However, when she arrived at Emory University in Atlanta, Georgia, she "fell in love with the study of history" while also pursuing theater as a hobby.

Swackhamer was playing the mayor's daughter in a production of "The Music Man" when its choreographer fell ill and Swackhamer was asked to replace her.

"Afterward, the director took me aside and said, 'You really have the directing gene.'"

When she moved to Houston 10 years ago, where her husband is general manager of the Alley Theatre, Swackhamer "pretty quickly" gravitated toward Stages Repertory Theatre.

"It is my artistic home," she said.

However, to Houston fans, Swackhamer's hits shows at Stages, such as "The Great American Trailer Park Musical," might have eclipsed her national reputation as a director of operas.

Following "Orfeo ed Euridice," for example, Swackhamer is inked to direct "Madame Butterfly" at both the San Francisco Opera House and the John F. Kennedy Center for the Performing Arts in the nation's capital.

"About 30 or 40 percent of my work is opera," she said.

"Travel is tricky," she added, explaining that she and her husband have a daughter, Sarah, who is a sophomore at Duchesne Academy of the Sacred Heart in Houston.

"Her interests are debate and robotics," said her mother.

Swackhamer previously directed "Don Giovanni" and "Macbeth" at Opera in the Heights, which she said "has reconnected with our mission" by casting "young talent" in major roles in "Orfeo ed Euridice."

Swackhamer also enjoys new play development and theater administration, including her work the past five years as executive director of the Susan Smith Blackburn Prize, the Houston-based international competition for female playwrights.

In press material, Oh! principal conductor Eiki Isomura said that Christoph W. Gluck's Orfeo ed Euridice was "a game-changer" for opera.

"At a time when the art form had become a vehicle for vocal display, Gluck sought to integrate all the aspects of the medium, stripping away anything he considered superfluous, in service of authentic storytelling," said Isomura. "It proved a powerful model for opera as a total art form, influencing generations of progressive composers ranging from Mozart to Wagner."

Swackhamer said "one whole section takes place in Hell.
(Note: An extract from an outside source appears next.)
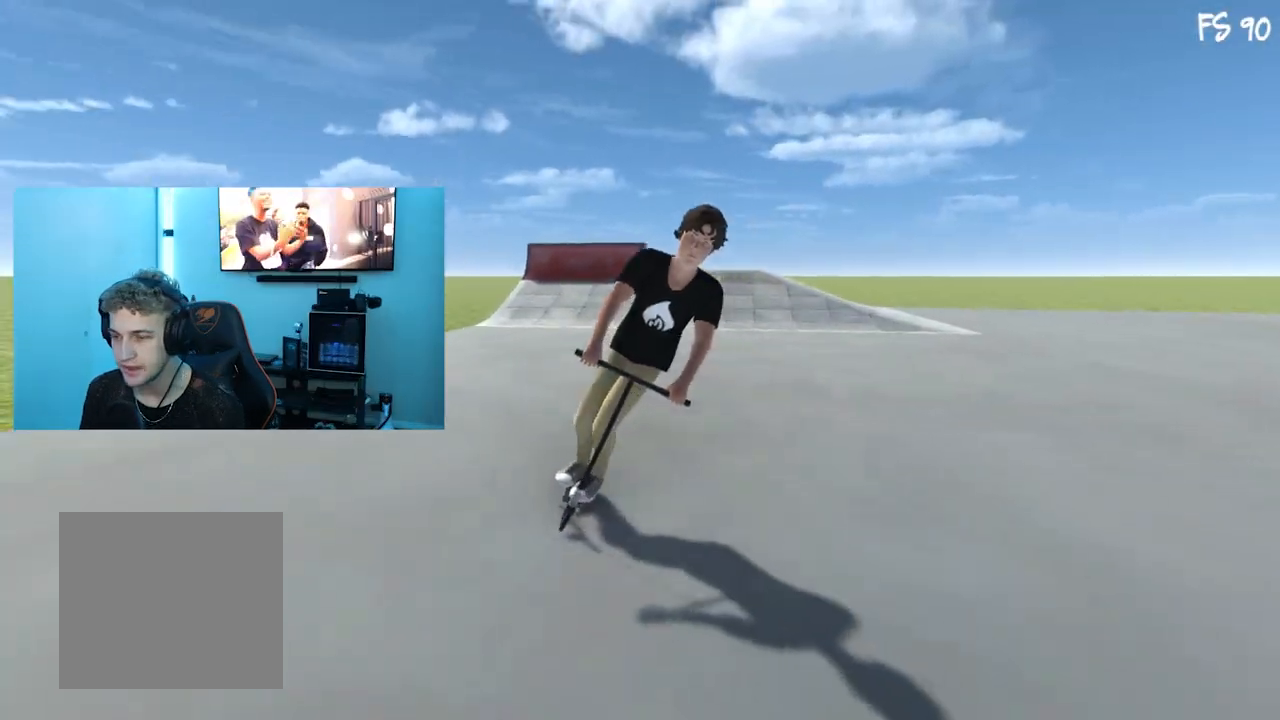
{"buttons": [], "left_stick": "center", "right_stick": "center", "events": []}
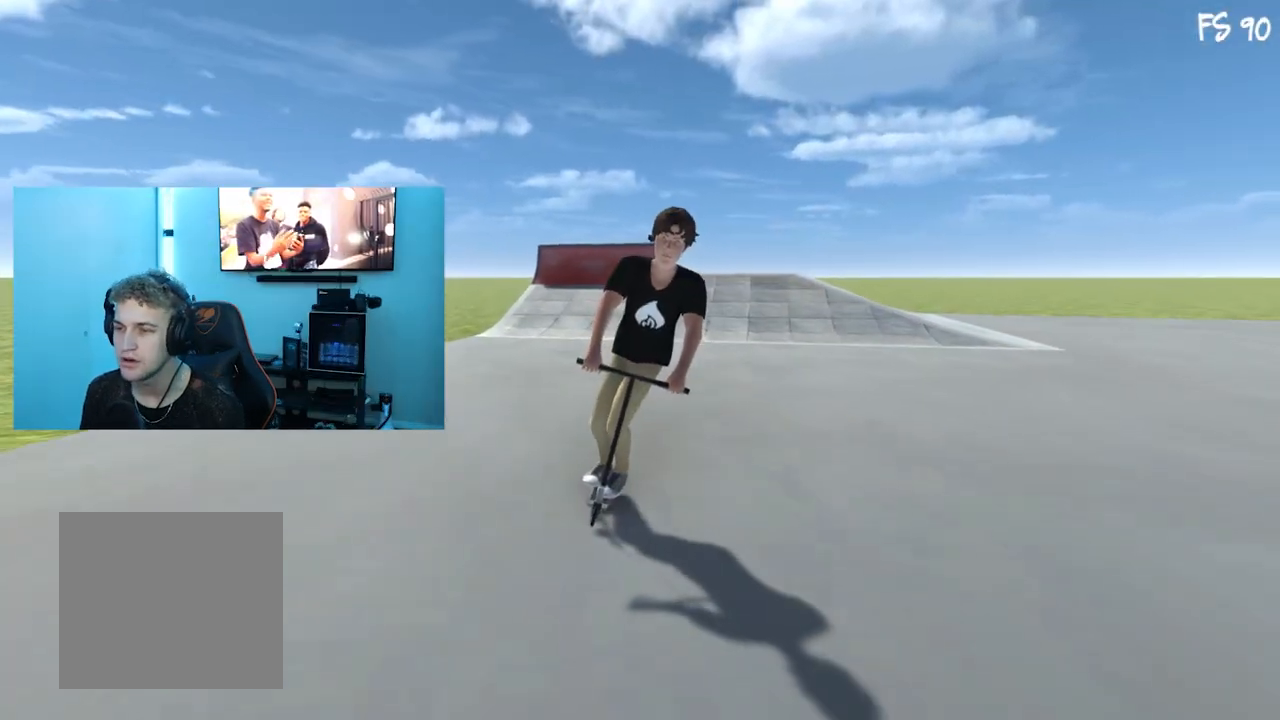
{"buttons": [], "left_stick": "center", "right_stick": "center", "events": []}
It is breathtaking."

"I'm excited to have (veteran Houston choreographer) Krissy Richmond work on movement and dance, which is so pivotal in this opera," said Swackhamer. "She is a consummate artist, having been a principal dancer with the Houston Ballet, and going on to enjoy an international career. A Houston treasure, she brings elegance and creativity to everything she touches."